Response to Linsley on 'Why Women Were Never Priests'
Published: May 11, 2010 by Maria Gwyn McDowell
John Sanidopoulos, whose posts on tidbits of Orthodox tradition and the Saints I enjoy reading, re-posted an article by Alice Linsley today. Linsley is a former Episcopalian priest who left the priesthood and eventually joined the Orthodox Church. She appears to be a sort of living proof-text used by some Orthodox assure us that women are not called to the priesthood (except, as she says in one explanation of both her call and eventual departure, when men fail to serve. Only then does God call women to serve in this capacity.) Since my response was a bit longer than most comments warrant, I decided to post it here.
Linsley's argument rests entirely on a particular anthropological reading of priesthood and blood purity that was certainly prevalent in some of the cultures mentioned by the author. However, her generalizations regarding all religions and the functions of female priests are certainly dubious, as is the assumption that Christian priesthood is simply a continuation of semitic priesthood. More importantly for the Orthodox Christian, this does not reflect an Orthodox understanding of priesthood (Chrysostom, who she quotes, says nothing about blood purity in his priestly office!) - and has virtually no bearing on the historical reasons (at least those given in the Fathers) for the exclusion of women from the office.
Priesthood within Orthodoxy has changed quite dramatically over the years. All Christian priestly offices have changed over time - Orthodox scholars such as Afanasiev, Schmemann, Meyendorff, Erickson, Bulgakov and Zizioulas all acknowledge changing conceptions of the ordained offices. It is one thing to argue that God initiates something. It is entirely another to argue that God initiates it in a full and final form.
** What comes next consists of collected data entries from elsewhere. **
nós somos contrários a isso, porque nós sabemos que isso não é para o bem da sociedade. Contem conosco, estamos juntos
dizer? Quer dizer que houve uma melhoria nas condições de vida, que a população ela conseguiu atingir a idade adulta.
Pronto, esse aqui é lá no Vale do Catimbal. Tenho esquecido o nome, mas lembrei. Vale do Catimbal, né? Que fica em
Purity, holiness and blood are indeed ancient semitic concepts. Whether their source is immutable revelation or religious and culturally developed taboos is open to interpretation. What we can say as Orthodox Christians is that this is not primarily how we understand purity and holiness. Blood guilt is simply not how we talk about ancestral sin in Orthodoxy.
Holiness for Orthodox is the result of cooperative participation with God as we are transformed into the likeness of God through Christ in the Spirit. This is deification, becoming fully human in likeness of the One fully human image of God, Christ. The Eucharistic sacrifice, presided over by a member of the community, is no longer a literal blood sacrifice. It is the transformed body of the risen Christ, a vehicle of our Salvation. The Orthodox priesthood is NOT a ritualized (male) killing of a sacrificial lamb. It is, in part, a thanksgiving that such a sacrifice is no longer required as the death and resurrection of Jesus ends such a sacrificial system.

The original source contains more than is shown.